Nos priorités


L’éducation est le fondement du développement humain, tant sur le plan personnel que pour la transformation de notre société. La mission éducative doit transparaître à tous les niveaux de l’organisation sociale. Elle passe notamment par une politique volontariste de mixité de genre. Elle ne peut relever de la seule responsabilité de l’école. Pour que le système éducatif fasse émerger les talents de chacun, il doit commencer tôt pour éviter tout retard scolaire, et nous accompagner tout au long de notre vie. L’école doit pouvoir articuler la personnalisation des apprentissages et les démarches coopératives. L’autonomie des écoles doit être développée. Tout au long de sa formation et de sa carrière, chaque enseignant doit pouvoir bénéficier d’un meilleur soutien et ainsi permettre à l’école d’être plus créative, plus inclusive, plus structurante et plus en phase avec la société pour former les citoyens de demain.

Le développement humain nécessite de mettre notre économie au service de chacun – femme, homme, jeune, enfant, aîné – et de favoriser toutes les activités qui améliorent véritablement la qualité de vie. La création d’emplois est centrale pour le bien-être de tous et la participation à la société doit être encouragée par une fiscalité incitative. Pour créer de l’emploi, chaque secteur d’activité doit se redéployer dans une dynamique coopérative : l’agriculture pour le droit pour tous à une alimentation saine ; l’industrie pour la production de biens durables et réutilisables et les services pour assurer les besoins des personnes et renforcer la cohésion sociale. L’innovation doit être au cœur de notre dynamique économique, en valorisant l’entrepreneur qui prend des risques et investit dans l’avenir. Les règles du jeu économique doivent être les mêmes pour tous et respecter des critères sociaux et environnementaux favorisant la qualité plutôt que la quantité. Enfin, toutes les activités doivent être valorisées, pas uniquement celles qui se traduisent par un échange monétaire.

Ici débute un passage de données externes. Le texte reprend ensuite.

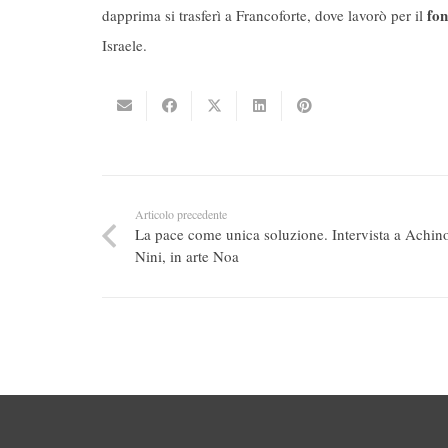
fo
dapprima si trasferì a Francoforte, dove lavorò per il
Israele.
Articolo precedente
La pace come unica soluzione. Intervista a Achi
Nini, in arte Noa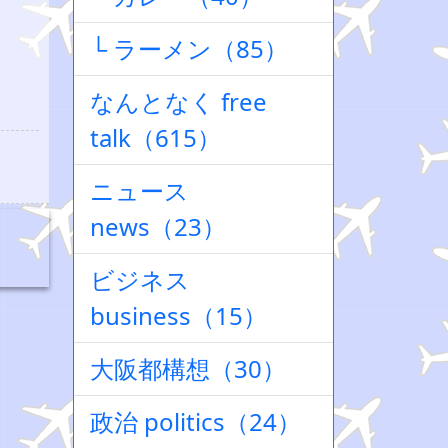
└ ラーメン（85）
なんとなく free
talk（615）
ニュース
news（23）
ビジネス
business（15）
大阪都構想（30）
政治 politics（24）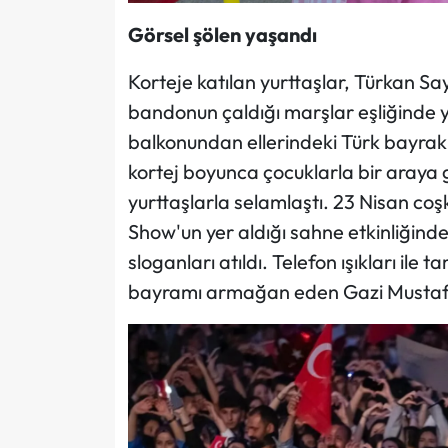
Görsel şölen yaşandı
Korteje katılan yurttaşlar, Türkan S
bandonun çaldığı marşlar eşliğinde yü
balkonundan ellerindeki Türk bayrakl
kortej boyunca çocuklarla bir araya ge
yurttaşlarla selamlaştı. 23 Nisan coş
Show'un yer aldığı sahne etkinliğind
sloganları atıldı. Telefon ışıkları ile
bayramı armağan eden Gazi Mustafa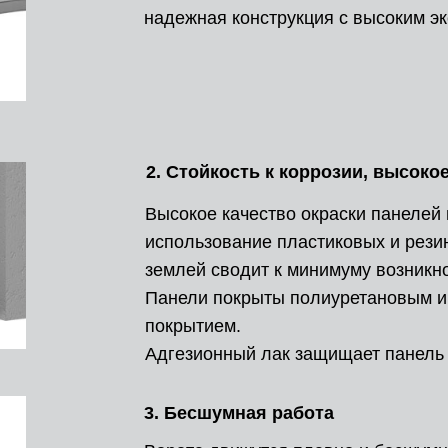
надежная конструкция с высоким э
2. Стойкость к коррозии, высоко
Высокое качество окраски панелей 
использование пластиковых и резин
землей сводит к минимуму возникн
Панели покрыты полиуретановым и
покрытием.
Адгезионный лак защищает панель о
3. Бесшумная работа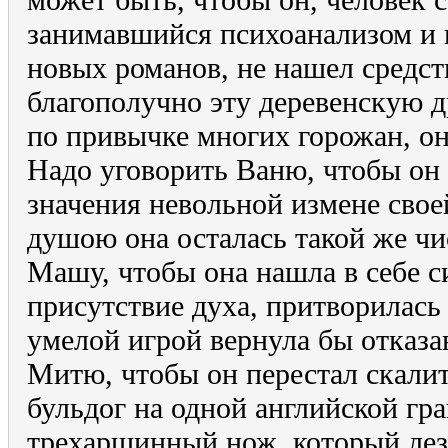
занимавшийся психоанализом и 
новых романов, не нашел средст
благополучно эту деревенскую др
по привычке многих горожан, он
Надо уговорить Ваню, чтобы он
значения невольной измене свое
душою она осталась такой же чи
Машу, чтобы она нашла в себе с
присутствие духа, притворилас
умелой игрой вернула бы отказ
Митю, чтобы он перестал скалит
бульдог на одной английской гра
трехаршинный нож, который лезе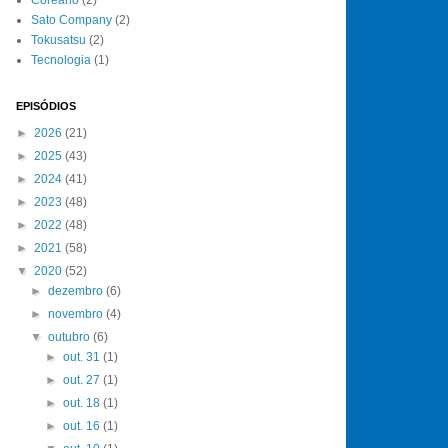
Sato Company
(2)
Tokusatsu
(2)
Tecnologia
(1)
EPISÓDIOS
►
2026
(21)
►
2025
(43)
►
2024
(41)
►
2023
(48)
►
2022
(48)
►
2021
(58)
▼
2020
(52)
►
dezembro
(6)
►
novembro
(4)
▼
outubro
(6)
►
out. 31
(1)
►
out. 27
(1)
►
out. 18
(1)
►
out. 16
(1)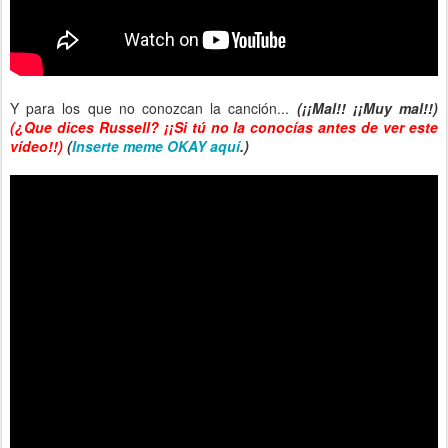
Y para los que no conozcan la canción...
(¡¡Mal!! ¡¡Muy mal!!)
(¿Que dices Russell? ¡¡Si tú no la conocías antes de ver este
vídeo!!)
(
Inserte meme OKAY aquí
.)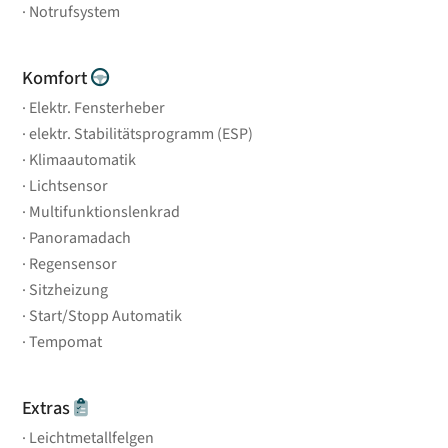
Notrufsystem
Komfort
Elektr. Fensterheber
elektr. Stabilitätsprogramm (ESP)
Klimaautomatik
Lichtsensor
Multifunktionslenkrad
Panoramadach
Regensensor
Sitzheizung
Start/Stopp Automatik
Tempomat
Extras
Leichtmetallfelgen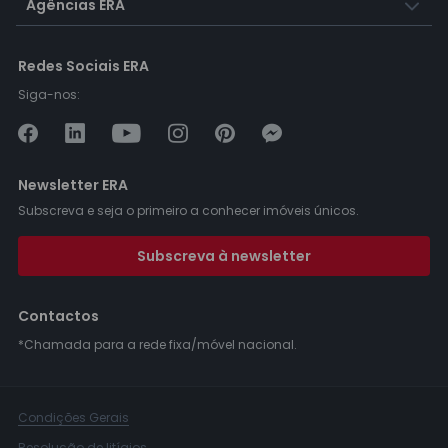
Agências ERA
Redes Sociais ERA
Siga-nos:
Newsletter ERA
Subscreva e seja o primeiro a conhecer imóveis únicos.
Subscreva à newsletter
Contactos
*Chamada para a rede fixa/móvel nacional.
Condições Gerais
Resolução de litígios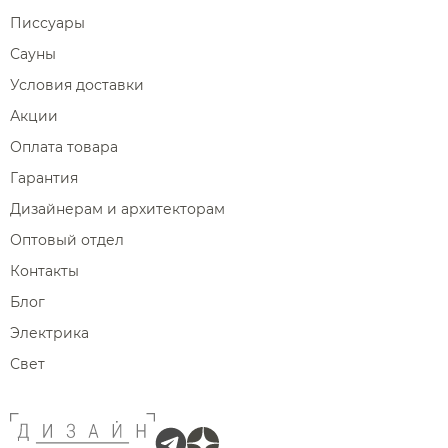
Писсуары
Сауны
Условия доставки
Акции
Оплата товара
Гарантия
Дизайнерам и архитекторам
Оптовый отдел
Контакты
Блог
Электрика
Свет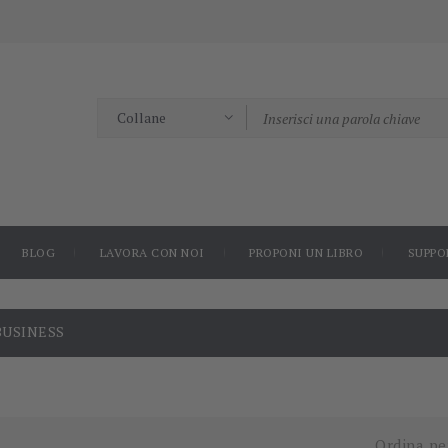
BLOG
LAVORA CON NOI
PROPONI UN LIBRO
SUPPO
BUSINESS
-5%
-60%
Ordina pe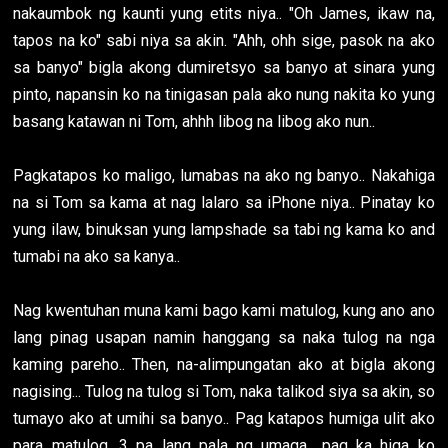
nakaumbok ng kaunti yung etits niya.. "Oh James, ikaw na,
tapos na ko" sabi niya sa akin. "Ahh, ohh sige, pasok na ako
sa banyo" bigla akong dumiretsyo sa banyo at sinara yung
pinto, napansin ko na tinigasan pala ako nung nakita ko yung
basang katawan ni Tom, ahhh libog na libog ako nun..
Pagkatapos ko maligo, lumabas na ako ng banyo.. Nakahiga
na si Tom sa kama at nag lalaro sa iPhone niya.. Pinatay ko
yung ilaw, binuksan yung lampshade sa tabi ng kama ko and
tumabi na ako sa kanya..
Nag kwentuhan muna kami bago kami matulog, kung ano ano
lang pinag usapan namin hanggang sa naka tulog na nga
kaming pareho.. Then, na-alimpungatan ako at bigla akong
nagising... Tulog na tulog si Tom, naka talikod siya sa akin, so
tumayo ako at umihi sa banyo.. Pag katapos humiga ulit ako
para matulog, 3 pa lang pala ng umaga.. pag ka higa ko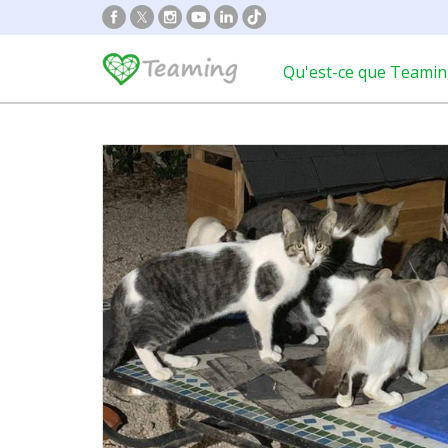
Qu'est-ce que Teamin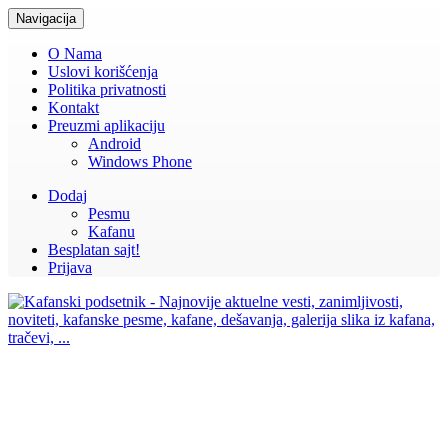
Navigacija
O Nama
Uslovi korišćenja
Politika privatnosti
Kontakt
Preuzmi aplikaciju
Android
Windows Phone
Dodaj
Pesmu
Kafanu
Besplatan sajt!
Prijava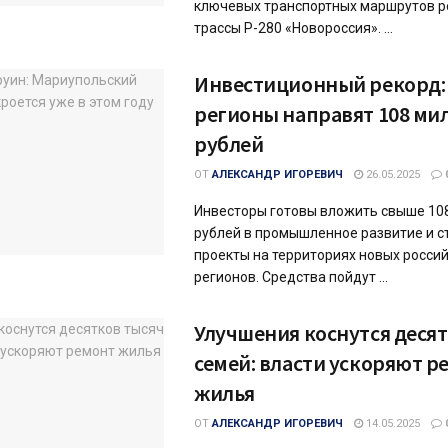
ключевых транспортных маршрутов р
трассы Р-280 «Новороссия». ...
Инвестиционный рекорд:
регионы направят 108 ми
рублей
ОТ
АЛЕКСАНДР ИГОРЕВИЧ
26.05.2025
Инвесторы готовы вложить свыше 10
рублей в промышленное развитие и 
проекты на территориях новых росси
регионов. Средства пойдут ...
Улучшения коснутся деся
семей: власти ускоряют р
жилья
ОТ
АЛЕКСАНДР ИГОРЕВИЧ
14.05.2025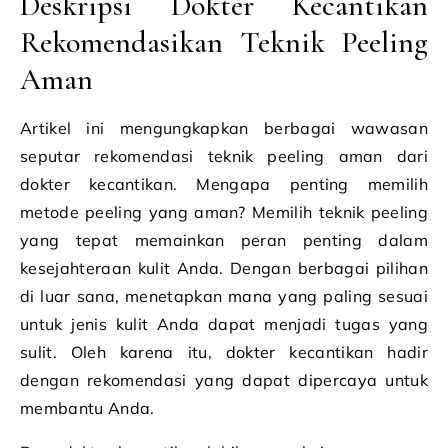
Deskripsi Dokter Kecantikan
Rekomendasikan Teknik Peeling
Aman
Artikel ini mengungkapkan berbagai wawasan
seputar rekomendasi teknik peeling aman dari
dokter kecantikan. Mengapa penting memilih
metode peeling yang aman? Memilih teknik peeling
yang tepat memainkan peran penting dalam
kesejahteraan kulit Anda. Dengan berbagai pilihan
di luar sana, menetapkan mana yang paling sesuai
untuk jenis kulit Anda dapat menjadi tugas yang
sulit. Oleh karena itu, dokter kecantikan hadir
dengan rekomendasi yang dapat dipercaya untuk
membantu Anda.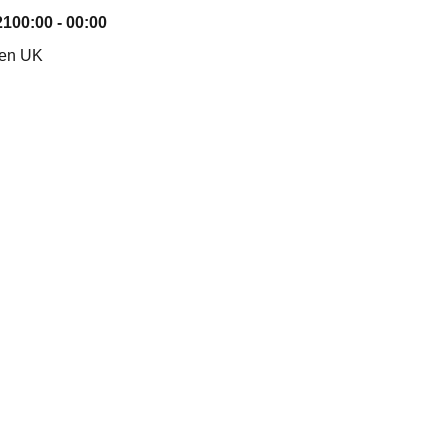
21
00:00 - 00:00
nen UK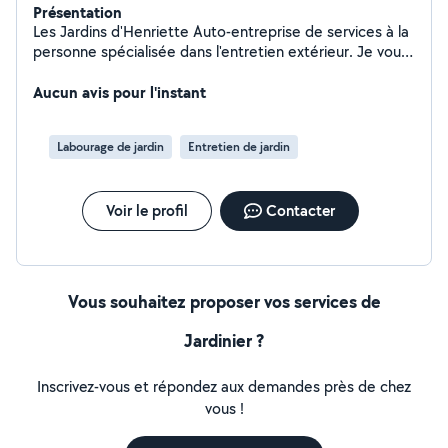
Présentation
Les Jardins d'Henriette Auto-entreprise de services à la
personne spécialisée dans l'entretien extérieur. Je vous
propose mes services pour prendre soin de vos
espaces verts et extérieurs : Tonte de pelouse Taille de
Aucun avis pour l'instant
haies et arbustes Débroussaillage Nettoyage de
terrasses Nettoyage de toitures Sérieux, appliqué, et à
Labourage de jardin
Entretien de jardin
l'écoute, je m'adapte à vos besoins pour un extérieur
propre, agréable et bien entretenu. Intervention locale
Tarifs attractifs Services à la personne (possibilité
Voir le profil
Contacter
d'avantages fiscaux selon conditions) N'hésitez pas à
me contacter pour un devis ou pour toute demande
d'information !
Vous souhaitez proposer vos services de
Jardinier ?
Inscrivez-vous et répondez aux demandes près de chez
vous !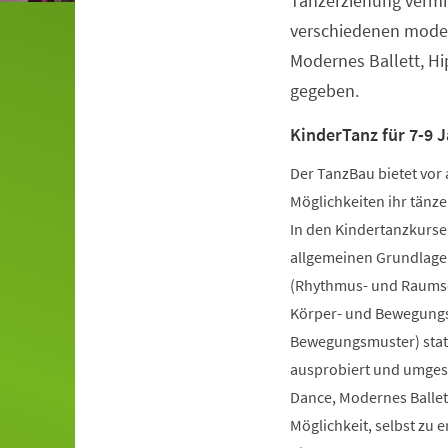
Tanzerziehung vermit
verschiedenen moder
Modernes Ballett, H
gegeben.
KinderTanz für 7-9 J
Der TanzBau bietet vor 
Möglichkeiten ihr tänze
In den Kindertanzkursen
allgemeinen Grundlage
(Rhythmus- und Raumsch
Körper- und Bewegungs
Bewegungsmuster) statt
ausprobiert und umgese
Dance, Modernes Ballet
Möglichkeit, selbst zu 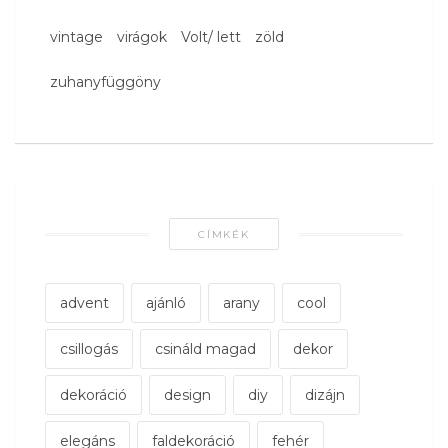
vintage
virágok
Volt/ lett
zöld
zuhanyfüggöny
CÍMKÉK
advent
ajánló
arany
cool
csillogás
csináld magad
dekor
dekoráció
design
diy
dizájn
elegáns
faldekoráció
fehér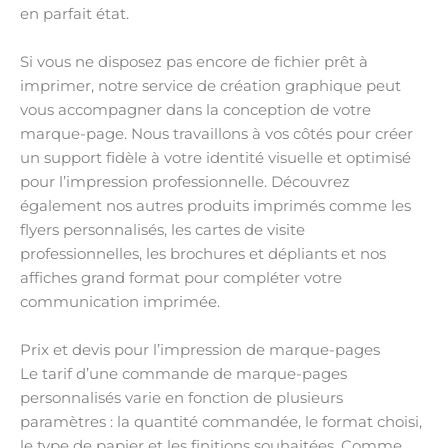
en parfait état.
Si vous ne disposez pas encore de fichier prêt à
imprimer, notre service de création graphique peut
vous accompagner dans la conception de votre
marque-page. Nous travaillons à vos côtés pour créer
un support fidèle à votre identité visuelle et optimisé
pour l’impression professionnelle. Découvrez
également nos autres produits imprimés comme les
flyers personnalisés, les cartes de visite
professionnelles, les brochures et dépliants et nos
affiches grand format pour compléter votre
communication imprimée.
Prix et devis pour l’impression de marque-pages
Le tarif d’une commande de marque-pages
personnalisés varie en fonction de plusieurs
paramètres : la quantité commandée, le format choisi,
le type de papier et les finitions souhaitées. Comme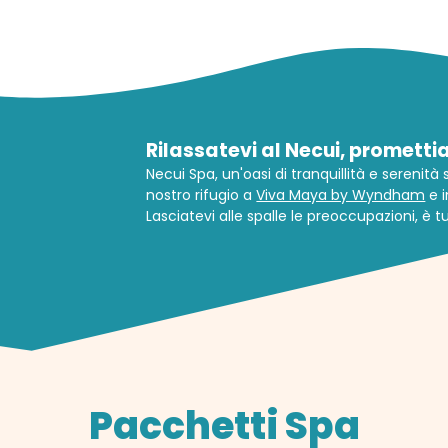
Rilassatevi al Necui, prometti
Necui Spa, un'oasi di tranquillità e serenità
nostro rifugio a
Viva Maya by Wyndham
e i
Lasciatevi alle spalle le preoccupazioni, è t
Pacchetti Spa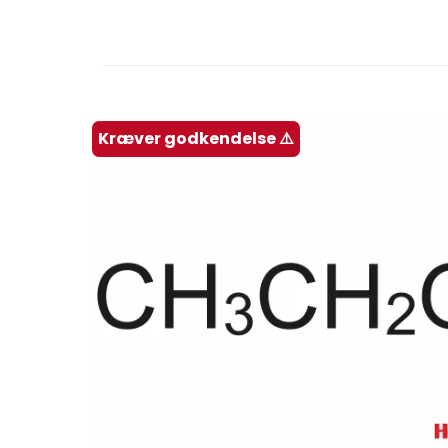
Kræver godkendelse ⚠️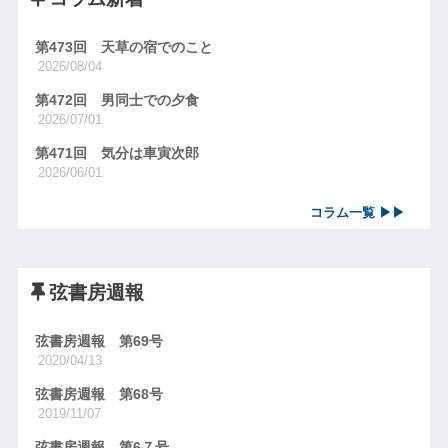
第473回 天草の宿でのこと
2026/08/04
第472回 男同士での夕食
2026/07/01
第471回 気分は車寅次郎
2026/06/01
コラム一覧 ▶▶
弦書房週報
弦書房週報 第69号
2020/04/13
弦書房週報 第68号
2019/11/07
弦書房週報 第6７号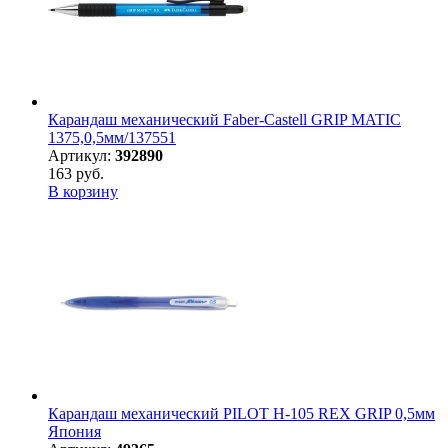
Карандаш механический Faber-Castell GRIP MATIC
1375,0,5мм/137551
Артикул:
392890
163 руб.
В корзину
Карандаш механический PILOT H-105 REX GRIP 0,5мм
Япония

Dès lors que notre mode de développement se transforme, le partage des fruits de notre prospérité doit être rééquilibré. C’est pourquoi nous devons conclure un nouveau contrat de société qui établit un nouvel équilibre entre les contributions des différents revenus et renforce la participation sociale. La fiscalité doit mieux traduire nos objectifs : valoriser le travail ainsi que les produits et services utiles pour notre environnement et favorisant les liens humains. Notre modèle de protection sociale doit également être réformé afin de renforcer la participation de tous à la vie de la collectivité.

La configuration de nos lieux de vie et de notre habitat façonne nos relations sociales et les liens de solidarité. L’accès à un logement de qualité et ouvert à son environnement extérieur, la multiplication d’espaces verts ou de lieux de rencontre conviviaux et partagés nourrissent la qualité des liens sociaux. Par l’aménagement de notre territoire, nous pouvons également retrouver la maîtrise de notre temps : remplacer les temps contraints par des temps choisis. Cela passe par une mobilité plus fluide et un meilleur usage des technologies.

La construction de notre projet collectif passe par la participation de tous à celui-ci, quels que soient son âge, son sexe, ses origines sociales et culturelles. Premier élément essentiel : le respect de chacun. C’est autant un préalable qu’une conséquence du vivre-ensemble. Ensuite, la qualité de vie naît de la qualité des relations sociales, en particulier au sein de sa famille : toutes les familles doivent dès lors être soutenues. Enfin, l’émergence d’un projet collectif doit permettre de construire une société interculturelle qui valorise par le dialogue les apports de la diversité, et de réduire les fractures au sein de la société, qu’elles soient sociales, culturelles ou entre les générations.